Duke Energy and the North Carolina Department of Environmental Quality said that the spill was generally insignificant and that the pond was inactive; Duke is responsible for the coal ash site that stores the ash left over from burning coal.

But then the Waterkeeper Alliance raced to the scene shortly after that and said that the flood waters were threatening to release even more coal ash into the upper part of that river. It said that coal ash had gotten on the banks of the river and on the trees; a second such spill had occurred.

North Carolina environmental regulators “request that Duke Energy submit a plan of action to address the release at the inactive ash basin complex and any potential releases at the cooling pond and triangle pond,” the environmental department wrote to Duke Energy last week.

The plan, it adds will include taking samples of surface water and the soil to determine just what chemicals have — or have not — leached into the eco-system.

Regulators estimate that at least million of tons of coal were in the pond and had been impacted by the flood waters.

“The record-breaking flood of Neuse River inundated three inactive coal ash ponds for five days last week,” says the Waterkeeper Alliance. “The flooded ponds are unlined and uncovered, containing more than a million tons of coal ash spread over 170 acres in a layer four to ten feet deep.

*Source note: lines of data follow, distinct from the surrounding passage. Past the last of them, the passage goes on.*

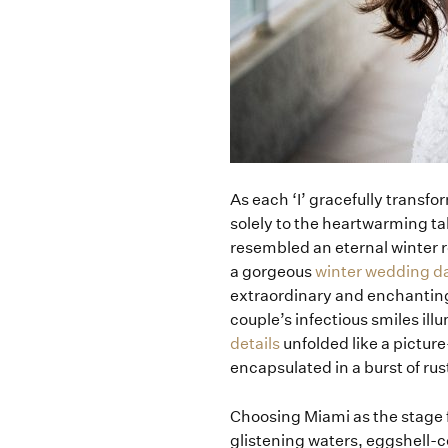
As each ‘I’ gracefully transfor
solely to the heartwarming ta
resembled an eternal winter r
a gorgeous
winter wedding d
extraordinary and enchanting 
couple’s infectious smiles il
details
unfolded like a pictur
encapsulated in a burst of rus
Choosing Miami as the stage 
glistening waters, eggshell-c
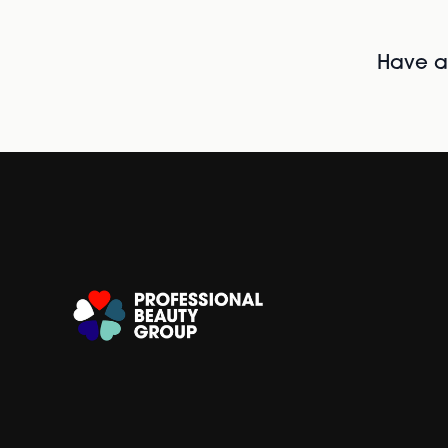
Have al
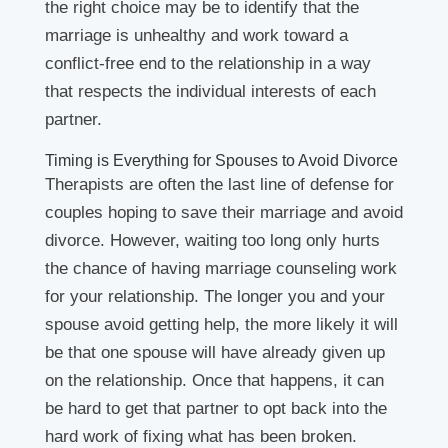
the right choice may be to identify that the
marriage is unhealthy and work toward a
conflict-free end to the relationship in a way
that respects the individual interests of each
partner.
Timing is Everything for Spouses to Avoid Divorce
Therapists are often the last line of defense for
couples hoping to save their marriage and avoid
divorce. However, waiting too long only hurts
the chance of having marriage counseling work
for your relationship. The longer you and your
spouse avoid getting help, the more likely it will
be that one spouse will have already given up
on the relationship. Once that happens, it can
be hard to get that partner to opt back into the
hard work of fixing what has been broken.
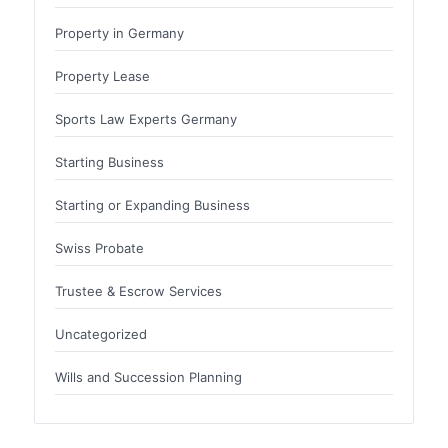
Property in Germany
Property Lease
Sports Law Experts Germany
Starting Business
Starting or Expanding Business
Swiss Probate
Trustee & Escrow Services
Uncategorized
Wills and Succession Planning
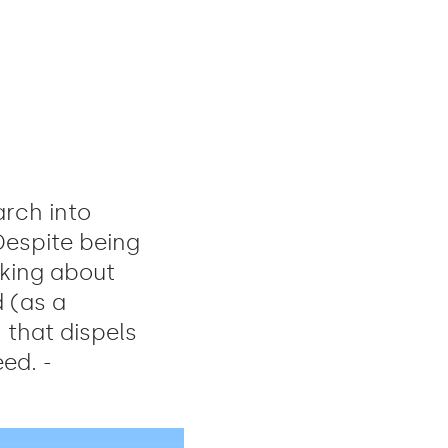
rch into
 Despite being
nking about
 (as a
that dispels
ed. -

What makes this incident so sensitive is that a few years ago, Duke Energy also had a coal ash spill that released 100,000 cubic yards of waste into the nearby Dan River. The river turned completely grey.

At present, coal ash is buried in landfills, although those sites must keep a safe distance from surface and groundwater supplies. For coal ash buried on utility grounds, the ponds need to be properly lined to keep the waste from bleeding out.

Coal power plants produce about 140 million tons of coal ash a year, at roughly 1,100 sites in 37 states. The waste contains arsenic, mercury and selenium that is harmful to human health and the environment.